Almost every company that has invested in Bitcoin thinks the crypto-asset is an emerging store of value. One to offer a fresh perspective on the asset class, however, is CEO of Man Group Luke Ellis who made an interesting counterargument recently. Speaking to CNBC, Ellis said,
“I see it [Bitcoin] as a trading instrument, not a thing that you think of as a long-term asset allocation play. I see it as a trading instrument, so we trade around it and try to provide some liquidity into the market.”
“It’s confusing what the business is relative to speculation. I don’t think companies are supposed to speculate with cash balances.”
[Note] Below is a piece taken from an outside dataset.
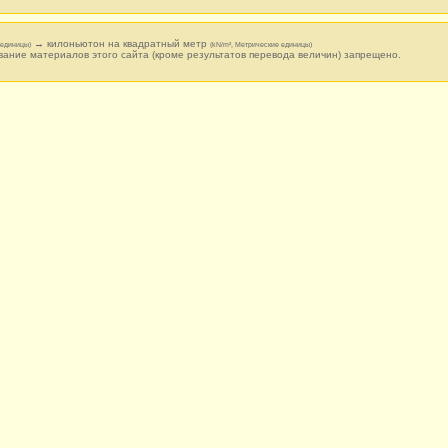
→ килоньютон на квадратный метр
 единицы)
(kN/m², Метрические единицы)
вание материалов этого сайта (кроме результатов перевода величин) запрещено.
Here, it’s worth noting that corporate giants such as Tesla and MicroStrategy have made significant Bitcoin investments over the past few months, with some experts predicting that more companies will soon follow suit.
Alas, that would appear to be only one side of the story. According to a Gartner Inc. survey which was conducted in February, most financial executives don’t intend to invest in the asset this year. The survey included the likes of CFOs and finance executives, out of which 84% of respondents said they will not purchase Bitcoin as an asset citing financial risks due to volatility.
Some of the asset’s critics think of Bitcoin as a highly speculative asset. These include Secretary of the Treasury, Janet Yellen who recently said that Bitcoin is also “extremely inefficient for conducting transactions.”
And yet, market bulls continue to make their case for the asset, especially in terms of Bitcoin being digital gold. MicroStrategy CEO Micheal Saylor even predicted that 7-8 billion people will eventually have “a bar of digital gold” on their phone which they will use to store their “life savings.” Meanwhile, Anthony Scaramucci, who is singularly focused on Bitcoin, plans to convert people from crypto- naysayers to hodlers.